Tools¶

Overview¶

Tools are the Achilles heel of AI systems. Poorly designed tools- vague descriptions, unclear usage conditions, unpredictable failures-create massive cognitive friction and lead to unreliable behavior, especially in agentic workflows.

This section provides a complete engineering framework for tool design, not just "better descriptions."

You'll learn the:

Three-Part Tool Definition Standard (Trigger Logic, Negative Constraints, Return Contract),
Risk Classification (Read-Only, State-Change, Computational), and systematic approaches to testing, composition, and error handling.

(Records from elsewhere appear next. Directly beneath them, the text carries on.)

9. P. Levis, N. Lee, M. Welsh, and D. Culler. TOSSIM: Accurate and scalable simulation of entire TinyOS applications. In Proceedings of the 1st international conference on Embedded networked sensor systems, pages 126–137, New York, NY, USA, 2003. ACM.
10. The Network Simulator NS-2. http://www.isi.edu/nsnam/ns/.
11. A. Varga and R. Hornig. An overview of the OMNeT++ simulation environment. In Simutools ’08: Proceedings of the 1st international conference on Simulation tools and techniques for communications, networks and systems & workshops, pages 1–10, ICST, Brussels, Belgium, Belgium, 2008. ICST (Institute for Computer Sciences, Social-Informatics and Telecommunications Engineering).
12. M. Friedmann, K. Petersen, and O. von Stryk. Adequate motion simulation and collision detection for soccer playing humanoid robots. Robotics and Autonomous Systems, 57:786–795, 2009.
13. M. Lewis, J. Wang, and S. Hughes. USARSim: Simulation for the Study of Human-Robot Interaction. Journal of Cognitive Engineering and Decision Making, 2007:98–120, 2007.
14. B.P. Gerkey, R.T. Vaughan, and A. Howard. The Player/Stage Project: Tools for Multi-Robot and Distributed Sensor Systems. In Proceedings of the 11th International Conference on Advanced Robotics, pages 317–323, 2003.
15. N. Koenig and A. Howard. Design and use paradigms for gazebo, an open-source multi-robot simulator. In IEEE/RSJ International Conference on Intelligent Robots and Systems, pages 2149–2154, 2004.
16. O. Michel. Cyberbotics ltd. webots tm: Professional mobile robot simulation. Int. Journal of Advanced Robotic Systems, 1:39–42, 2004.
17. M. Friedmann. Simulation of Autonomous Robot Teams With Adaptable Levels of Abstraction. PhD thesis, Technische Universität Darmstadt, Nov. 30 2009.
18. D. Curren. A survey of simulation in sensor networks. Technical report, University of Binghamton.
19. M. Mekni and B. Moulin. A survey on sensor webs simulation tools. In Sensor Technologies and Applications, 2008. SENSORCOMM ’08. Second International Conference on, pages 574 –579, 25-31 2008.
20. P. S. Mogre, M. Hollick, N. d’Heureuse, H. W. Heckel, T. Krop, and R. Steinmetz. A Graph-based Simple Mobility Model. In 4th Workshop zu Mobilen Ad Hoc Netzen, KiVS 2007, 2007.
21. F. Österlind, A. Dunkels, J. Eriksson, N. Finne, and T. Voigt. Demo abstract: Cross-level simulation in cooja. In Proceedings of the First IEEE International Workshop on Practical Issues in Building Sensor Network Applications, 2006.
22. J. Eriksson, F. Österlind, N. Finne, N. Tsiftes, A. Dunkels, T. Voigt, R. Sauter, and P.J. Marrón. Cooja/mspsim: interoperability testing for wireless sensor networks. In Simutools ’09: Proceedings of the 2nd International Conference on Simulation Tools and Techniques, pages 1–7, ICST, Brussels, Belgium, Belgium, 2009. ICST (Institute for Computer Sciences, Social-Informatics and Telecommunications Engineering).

Mastering tools transforms them from a source of confusion into a source of reliability.

What You'll Learn¶

Tool Literacy: Designing Tools
The complete framework for engineering tools models can actually use reliably:

Three-Part Tool Definition Standard
Trigger Logic (when to use this tool)
Negative Constraints (what NOT to do)
Return Contract (success states + failure modes with recovery actions)
Tool Classification System
Class A: Read-Only (low risk, use freely)
Class B: State-Change (high risk, requires confirmation)
Class C: Computational (when reliability requires it)
Decision Trees - When to use reasoning vs. tools
Standard Library Pattern - Why fewer tools win
Testing Framework - Validating tool comprehension
Common Antipatterns - Mistakes to avoid

Tool Templates
Ready-to-use templates implementing the three-part standard for common tool patterns.

Programmatic Tool Calling
How to move from model-driven tool invocation to code-controlled orchestration for production-grade reliability:

Why Programmatic Calling Wins - Three reliability advantages over model-driven invocation
The Context Window Problem - Why model deliberation tokens contaminate the evidential stream
Four Orchestration Patterns
Sequential calling (dependent steps)
Conditional calling (logic-gated routing)
Parallel calling (independent data gathering)
Error handling and fallback chains
Architectural Classification Enforcement - Moving Class A/B/C from persuasive to structural
Multi-Agent Considerations - Preventing cascading evidential contamination
Common Antipatterns - Mistakes that cause drift and production failures

Why Tools Are Critical¶

Tools multiply cognitive friction when poorly designed:

Vague descriptions → Models guess wrong
No trigger logic → Models use tools at wrong times
Missing failure modes → Models hallucinate error recovery
Tool overload → Decision paralysis
Unclear risk classification → State-change accidents

The cost: Wasted context, unreliable behavior, agent confusion, production failures.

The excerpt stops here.